Accounts reported to Twitter and "found to be in violation of our rules, will face ... range of enforcement actions," it said in a statement.

The Tell Mama report pointed to an increase in more aggressive, street-based attacks in 2017, mostly carried out by teenagers. It said it was a sign that anti-Muslim hate “may be bleeding out into wider society” from a hard-core of white supremacists.

The attacks have increased over the last six years with 1,201 verified cases in 2017. The figures included a rise in vandalism triggered by a series of terrorist attacks in Britain.

It saw a 700 per cent increase in the anti-Muslim incidents following a suicide bomb attack on a concert venue in Manchester in May 22, which left 22 people dead.
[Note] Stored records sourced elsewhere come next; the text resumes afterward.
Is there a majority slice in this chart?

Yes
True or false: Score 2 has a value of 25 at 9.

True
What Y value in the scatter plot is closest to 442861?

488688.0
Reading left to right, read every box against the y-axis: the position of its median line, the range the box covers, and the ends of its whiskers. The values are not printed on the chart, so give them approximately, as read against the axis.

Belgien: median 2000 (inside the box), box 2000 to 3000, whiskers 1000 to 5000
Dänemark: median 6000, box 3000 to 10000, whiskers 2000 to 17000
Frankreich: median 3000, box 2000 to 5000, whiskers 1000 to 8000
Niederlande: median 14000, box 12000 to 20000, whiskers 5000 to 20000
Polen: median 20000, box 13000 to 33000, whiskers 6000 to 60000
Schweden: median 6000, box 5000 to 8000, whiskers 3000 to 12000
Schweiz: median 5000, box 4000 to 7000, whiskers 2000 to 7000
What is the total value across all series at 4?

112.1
The charity reported that a surgeon travelling to a hospital to treat victims of the attack, and a Muslim man going to donate blood were both called terrorists.
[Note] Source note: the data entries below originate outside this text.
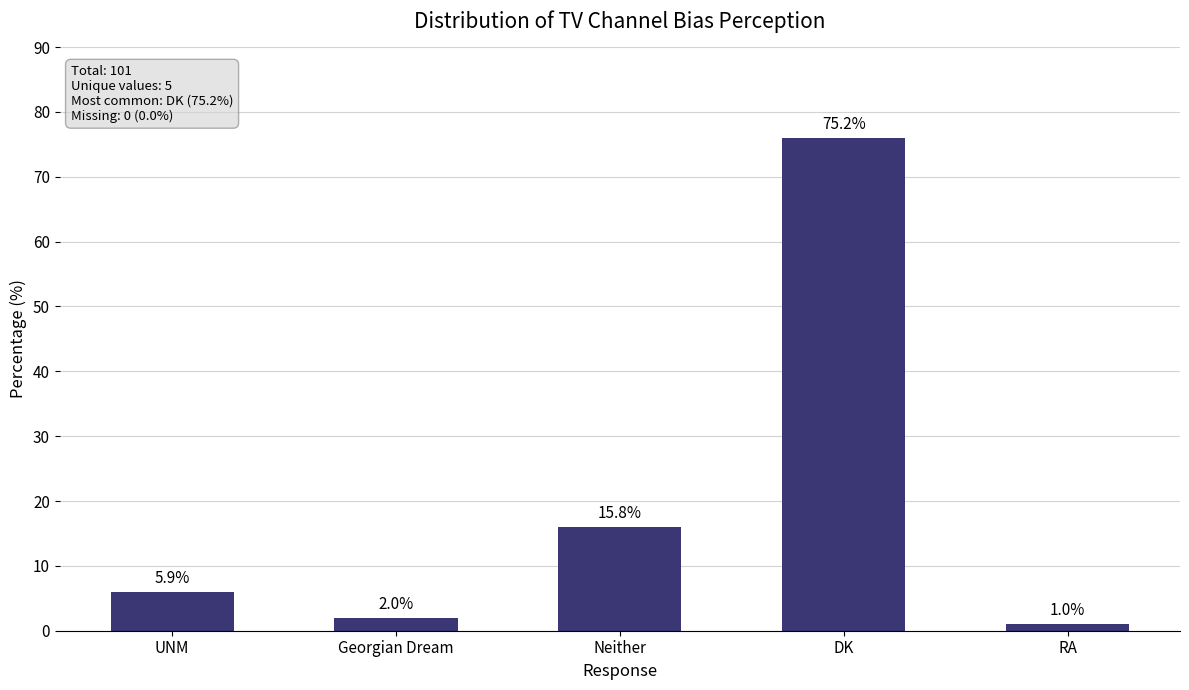

What is the value of the 2nd bar from the left?

2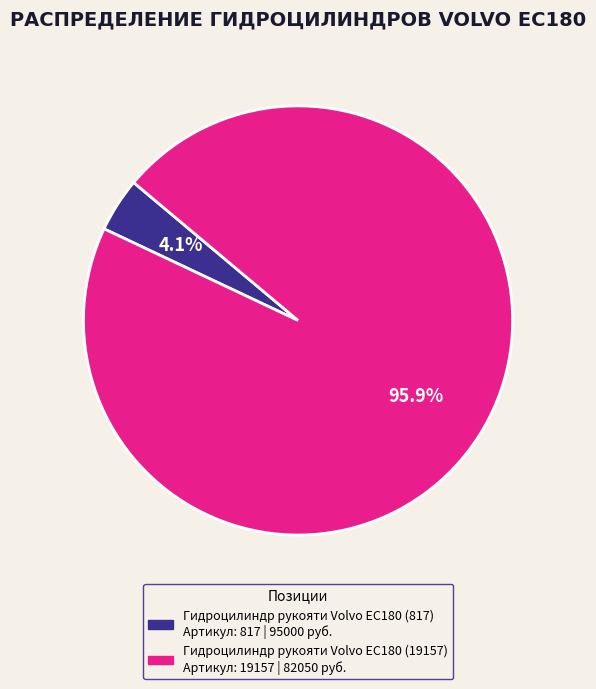

Is there a majority slice in this chart?

Yes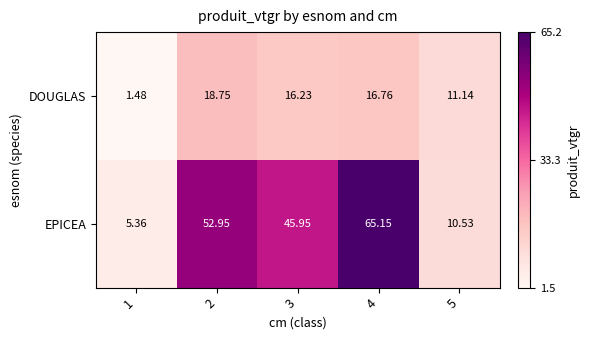

Which category has the lowest value across all series?

1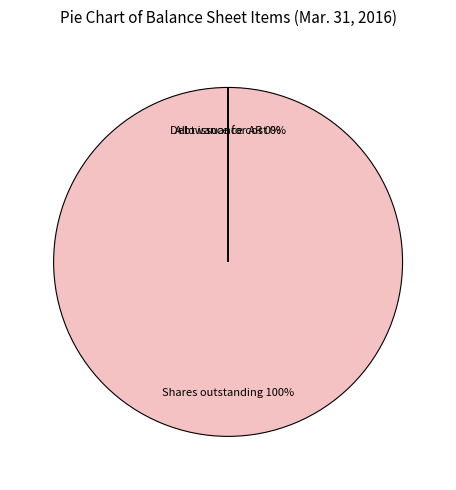

To the nearest percent, what is the average slice percentage?

33%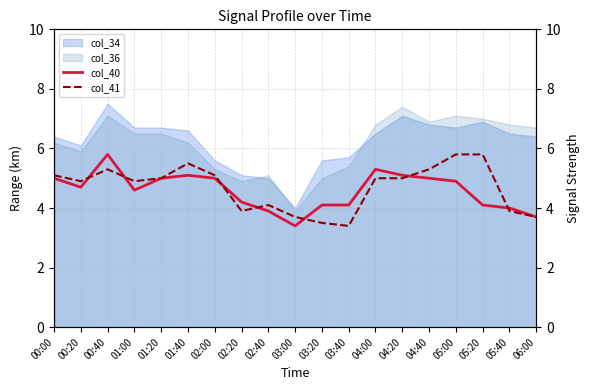

What is the lowest value of the col_34 series?

4.0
The charity received one report that a London bus driver insisted on checking a Muslim family’s pushchair for “explosives” when they got on the bus. “This country is on a high alert for terrorism,” the bus driver reportedly told them. “Your people are killing children in our country.”

In another case, a nurse refused to let a Muslim family visit a sick relative. “I don’t know who you are, you might plant a bomb or something here,” the nurse reportedly said.

The release of the Tell Mama report followed a weekend poll that suggested a new far-right party in the UK running on an explicit anti-migration, anti-Muslim platform would secure significant support amid growing disenchantment with mainstream politics.

The far-right, emboldened by backing from the US alt-right movement, has become increasingly vocal and confident after backing the winning side in the 2016 referendum to leave the European Union.

One prominent extremist on the far-right, Tommy Robinson, has received strong backing from the US including former Donald Trump strategist Steve Bannon who has called for his release from prison where he is serving more than a year for interfering in a criminal court case. Mr Bannon has reportedly met with senior Brexit leaders in the UK to plot a new far-right movement.

The far-right has been on the march across Europe with the countries such as Hungary, Italy, and Austria all opposed to the EU’s migration policy and demanding greater barriers to migrants arriving in their countries.